5. Agentic Performance: LLM Agents

FedAgentBench evaluates 24 LLM agents (14 open-source, 10 proprietary) across multiple model scales. Performance analysis is conducted for each pipeline phase, using both fine-grained and goal-oriented guidance. Principal findings:

• Proprietary systems such as GPT-4.1 and DeepSeek V3 achieve near-perfect task automation on simple subtasks (client selection, model training) but falter on complex, semantic, multi-step operations (notably label harmonization).
• Open-source LLMs (DeepSeek-V3, Qwen QwQ 32B, LLaMA-4 variants) demonstrate competitive but less robust performance, particularly sensitive to prompt explicitness.
• Fine-grained guidance generally boosts success rates for weaker and medium-scale models, especially for tasks demanding multi-step planning and semantic integration.

6. Results, Limitations, and Implications

FedAgentBench demonstrates that agent-driven FL pipelines can automate core stages of medical federated learning, achieving privacy preservation and reducing human workload in practical deployments.

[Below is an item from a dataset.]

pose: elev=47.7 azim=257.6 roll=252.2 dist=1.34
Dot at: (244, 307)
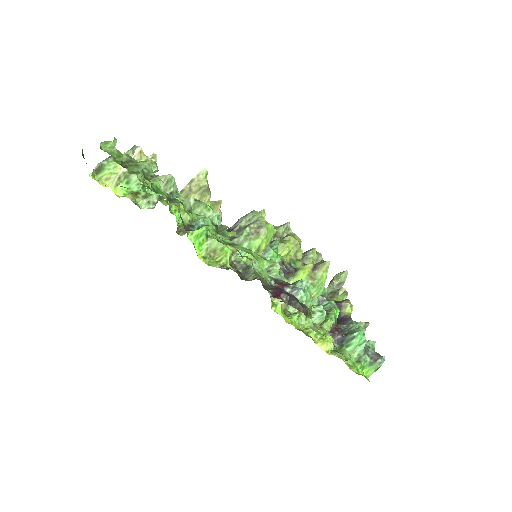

However, tasks involving semantic integration and cross-client label harmonization remain challenging for even the strongest LLM agents. The modular plug-and-play algorithm registry and detailed evaluation enable nuanced profiling of agent strengths and weaknesses. These results underscore the promise and the current limits of LLM-driven automation in federated healthcare AI, motivating further development in agent planning, domain-specific reasoning, and regulatory compliance mechanisms.

A plausible implication is that future FL systems will require hybrid approaches integrating agentic reasoning with domain-specific heuristics or explicit knowledge modules to tackle the semantic and operational intricacies of real-world healthcare federated workflows.

7. Connections to Related Benchmarks

FedAgentBench extends agentic evaluation principles established in ATR-Bench (Ashraf et al., 22 May 2025) and connects to best practices for agentic benchmark validation outlined in the Agentic Benchmark Checklist (ABC) (Zhu et al., 3 Jul 2025). The use of a diverse set of FL algorithms and careful simulation of operational challenges draws from the federation realism principles of FLBench (Liang et al., 2020), while benchmarking LLM agent orchestration in noisy, multi-modal settings aligns with broader trends in FDABench (Wang et al., 2 Sep 2025). This situates FedAgentBench as a central resource for research on autonomous, privacy–preserving, and robust agent-driven federated learning for complex medical tasks.